The emphasis on specific, rather than universal, inclusion criteria documents the process of medical decision-making. Such specific considerations include suspected, new-onset, or worsening suicidal or violent thoughts; abrupt change in thinking or behavior because of psychological, medical, or medication events; and medically cleared resuscitated suicide attempters.
The foundation for this new and useful validated, accelerated diagnostic protocol in suicide assessment is parallel to the HEART pathway accelerated diagnostic protocol wherein the history, EKG, age, risk factors, and troponin cascade is designed to improve care for patients with acute chest pain. Fascinatingly, the individual protocol stages and comprehensive test positive likelihood ratios in the HEART and suicide coding accelerated “set of rules” are comparable. Similar diagnostic sets appear in the efficient diagnostic testing of pulmonary embolus, cancer, and STEMI in myocardial infarction.

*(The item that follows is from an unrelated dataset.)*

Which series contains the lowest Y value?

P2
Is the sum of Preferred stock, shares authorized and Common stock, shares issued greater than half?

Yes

So how can this be applied? Consider in your work a dimensional, differential tripartite definition or membership in this family of destructive behaviors — that is, a matrix of phenotypes. This is not unlike the categorization of diabetes mellitus into type 1, type 2, and gestational categories as opposed to assigning the superficial category of hyperglycemia. Each of these classifications requires distinct diagnostic and treatment approaches.

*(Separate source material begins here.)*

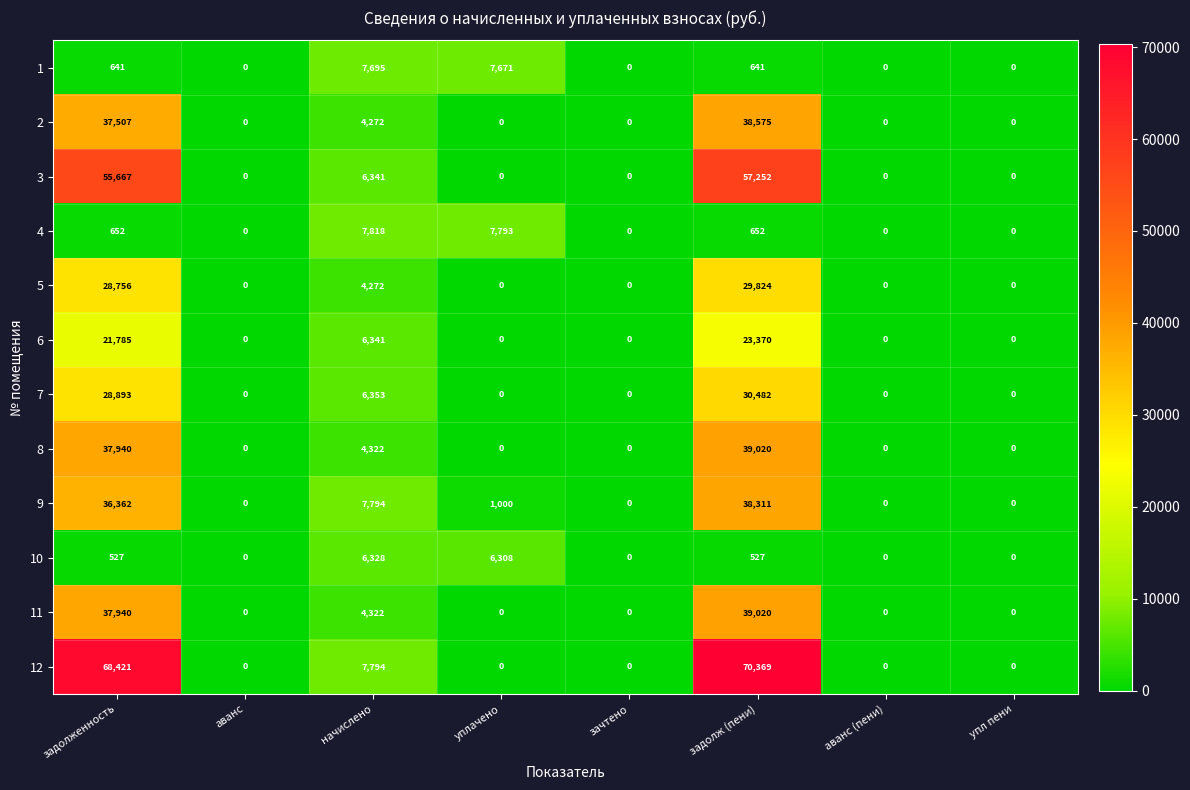

What is the difference between the maximum and minimum values in the 12 series?

70369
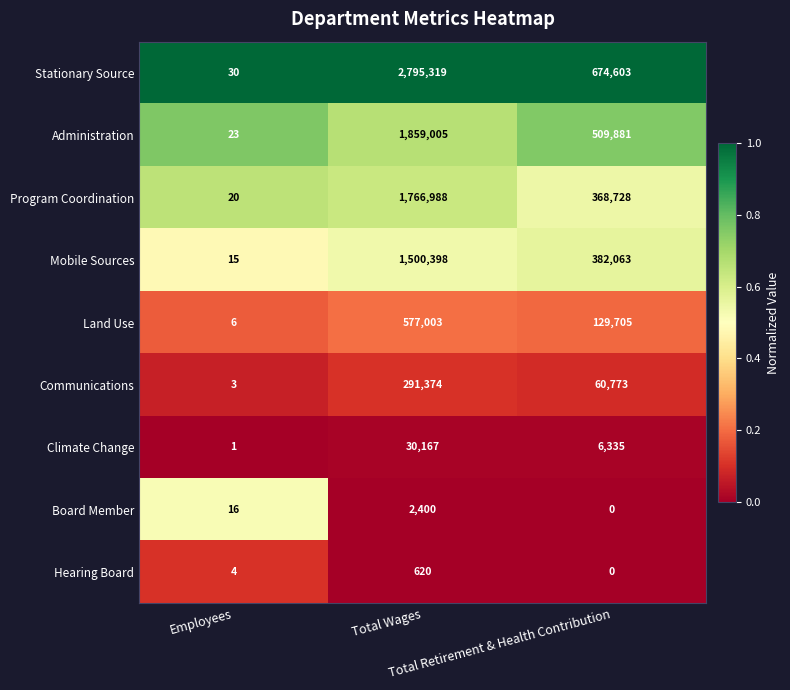

Rank the series at Employees from highest to lowest value.

Stationary Source, Administration, Program Coordination, Board Member, Mobile Sources, Land Use, Hearing Board, Communications, Climate Change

Thus, a multidimensional definition of suicide may well include the following:
- It may be a purposeful (actus reus) and appreciated (mens rea) act that is a rational and competent two-armed action
- It may be a response to established psychiatric illness and unusual motivations or disordered thinking
- It may represent a heretofore unrecognized acute neurologic induction, suicide crisis syndrome or anaphylactic suicide, or dysexecutive function syndrome consisting of agitation, inattention, disorientation, “brain fog,” or dissociative movements as a reaction to subcortical hijacking (incompetent to provide informed consent for medical procedures or refuse treatment).
I have wrestled with suicide studies for some time. The topic of suicide is complex, complicated, and dark, and attempting to systemize and communicate improved risk probability stratification is considered by many either too difficult or a lost proposition. But you must fight with implacable doggedness, challenge old laws, and test new hypotheses. Demonstrate the miracles of good sense, connected observations, and strong convictions. Maximize your cause and seize your direction. As Louis Pasteur stated: “In the field of observation, chance favors the well-prepared mind.”
This compass can provide a level of accuracy that won’t be achieved with current suicide risk assessment methods. No longer walk aimlessly in this work.